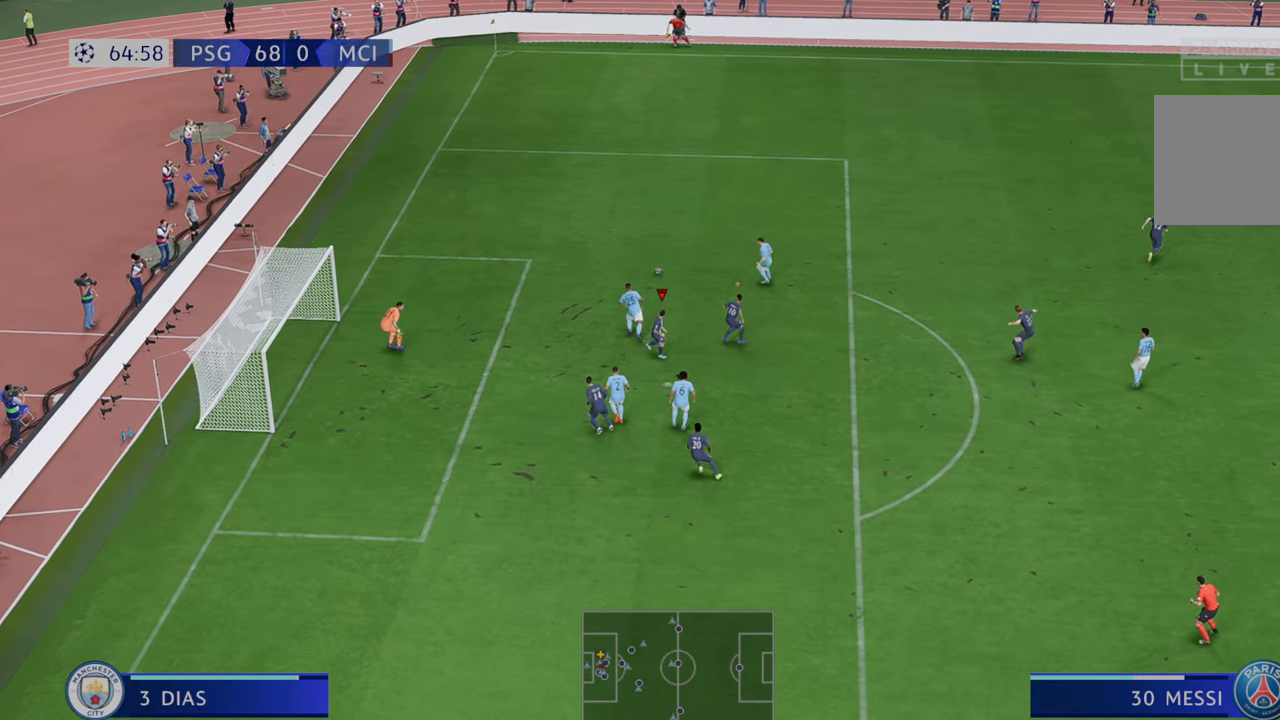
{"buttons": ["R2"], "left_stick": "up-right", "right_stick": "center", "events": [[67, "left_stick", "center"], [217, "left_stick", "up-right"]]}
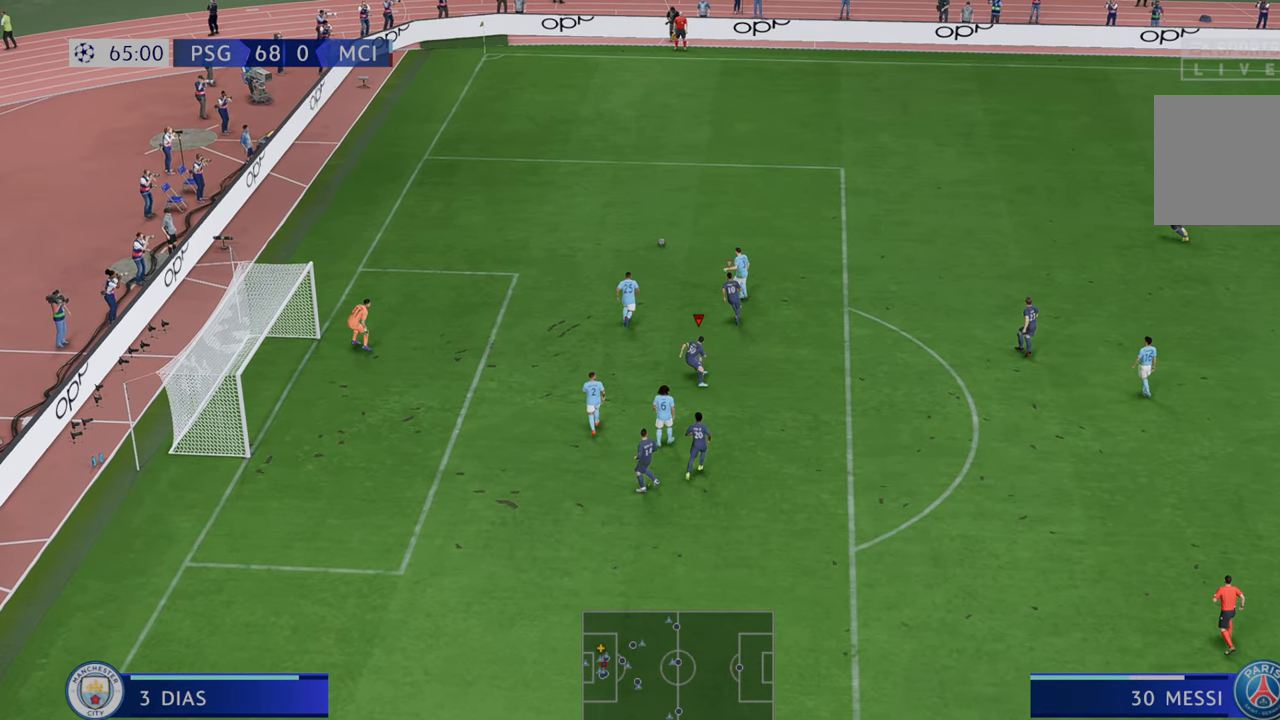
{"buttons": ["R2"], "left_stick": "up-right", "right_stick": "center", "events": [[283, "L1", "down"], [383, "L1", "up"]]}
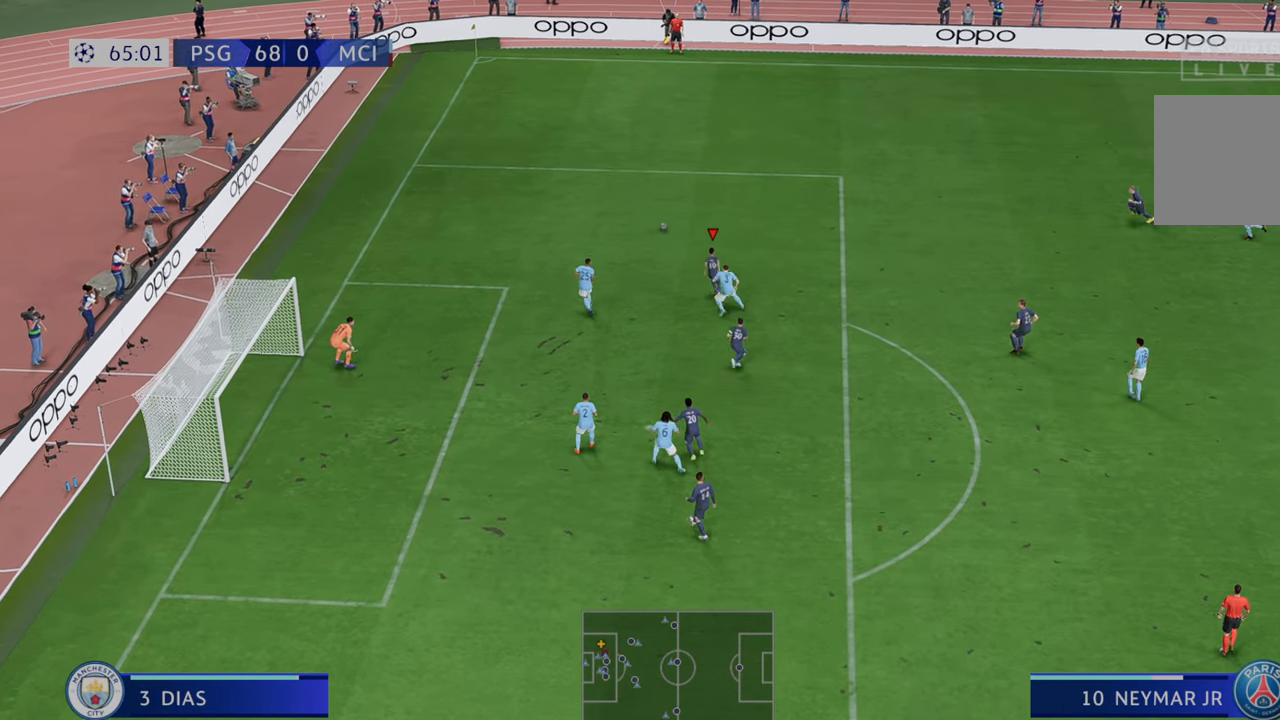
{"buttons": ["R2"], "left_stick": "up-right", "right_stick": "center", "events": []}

※

▸ Task: Without the images, print all of the lines above exactly.

▸ Worked solution:
{"buttons": ["R2"], "left_stick": "up-right", "right_stick": "center", "events": [[67, "left_stick", "center"], [217, "left_stick", "up-right"]]}
{"buttons": ["R2"], "left_stick": "up-right", "right_stick": "center", "events": [[283, "L1", "down"], [383, "L1", "up"]]}
{"buttons": ["R2"], "left_stick": "up-right", "right_stick": "center", "events": []}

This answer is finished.